Robert Kyagulanyi, President of National Unity Platform party, warned civilians not to allow their legislators to act against their will. He appealed to the international community to “rise to the occasion.” Nkunyingi Muwada, MP for Kyadondo East, was blunt: “Our Constitution does not permit parliament to legislate with the purpose of court’s decision… Court martial remains as a tribunal for army and military only. We shall resist it.”
International response
United Nations responded with unusual forcefulness. Volker Türk, UN High Commissioner for Human Rights expressed concern that rather than encouraging efforts to implement the Supreme Court’s “crystal-clear decision,” Uganda’s legislators had voted to reinstate and broaden military court jurisdiction over civilians – a move that would contravene international human rights law obligations.
“The trial of civilians by military courts is in principle incompatible with international human rights law as it raises serious problems in relation to equitable, impartial and independent administration of justice. Such trials are only permissible in exceptional cases and subject to strict requirements.”

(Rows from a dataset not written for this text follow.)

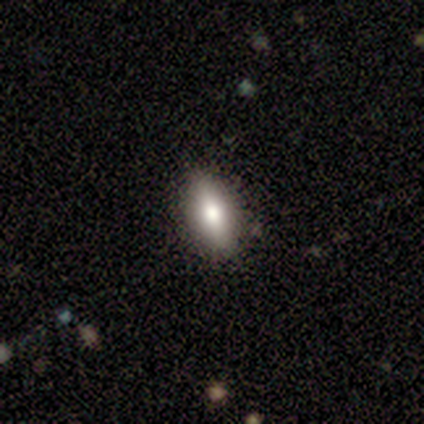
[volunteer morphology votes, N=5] smooth_or_featured: smooth (p=1.00)
how_rounded: in between (p=1.00)
merging: none (p=1.00)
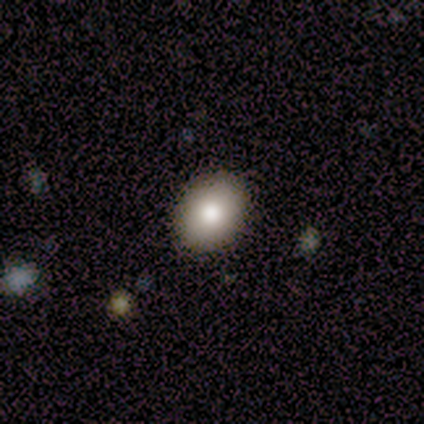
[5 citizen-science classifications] Q: Smooth or featured?
A: smooth (60%); runner-up: star or artifact (40%)
Q: How rounded?
A: round (67%); runner-up: in between (33%)
Q: Merging?
A: none (67%); runner-up: merger (33%)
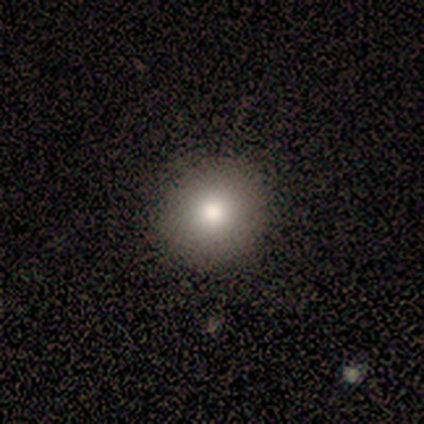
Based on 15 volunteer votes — smooth-or-featured: smooth: 87% | star or artifact: 13% | featured or disk: 0%
  how-rounded: round: 100% | in between: 0% | cigar-shaped: 0%
  merging: none: 92% | minor disturbance: 8% | major disturbance: 0% | merger: 0%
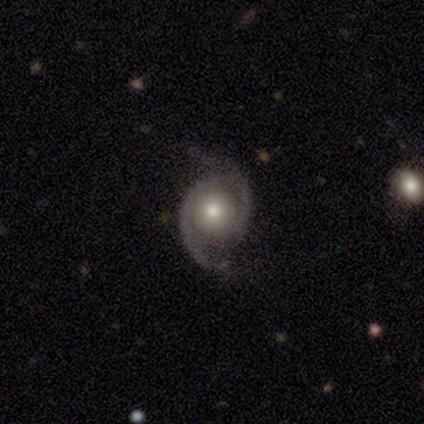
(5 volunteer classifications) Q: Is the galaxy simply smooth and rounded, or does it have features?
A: featured or disk — 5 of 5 (100%).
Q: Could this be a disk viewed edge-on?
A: no — 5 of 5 (100%).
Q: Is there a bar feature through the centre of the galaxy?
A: no — 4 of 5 (80%).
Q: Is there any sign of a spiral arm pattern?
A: yes — 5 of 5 (100%).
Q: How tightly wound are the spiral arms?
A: medium — 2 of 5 (40%, tied with loose).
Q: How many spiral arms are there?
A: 2 — 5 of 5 (100%).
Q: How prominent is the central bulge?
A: moderate — 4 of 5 (80%).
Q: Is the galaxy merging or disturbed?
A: none — 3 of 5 (60%).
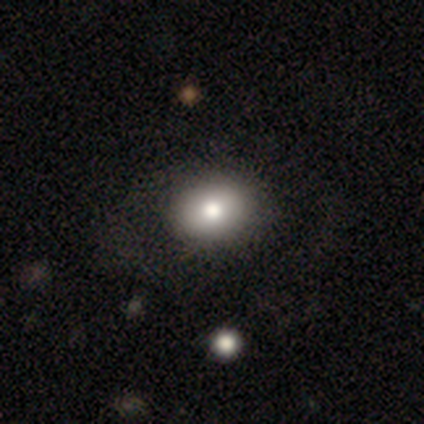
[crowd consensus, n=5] Volunteers were most divided on "merging": none: 60%, minor disturbance: 20%, major disturbance: 20%, merger: 0%. More confident: how rounded — in between (100%); smooth or featured — smooth (80%).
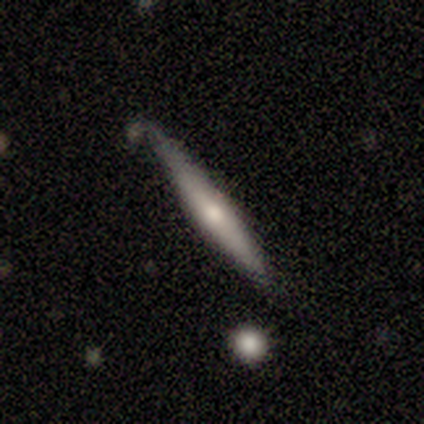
Smooth or featured? smooth (50%)
How rounded? cigar-shaped (67%)
Merging? none (60%)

In May 2025, UN Human Rights Office Spokesperson Ravina Shamdasani urged President Museveni to reject the “regressive bill.” Parliament’s endorsement of the proposals, she noted, came in the lead-up to elections and alongside a troubling rise in arrests, abductions, harassment, intimidation, torture, and other ill-treatment of political opposition members . The international community’s appeals fell on deaf ears. The bill became law.
- A Tell Media report / By Oweyegha-Afunaduula. The writer is a retired Ugandan scholar and elder who has witnessed and analysed Uganda’s political evolution from colonialism through independence to the present day.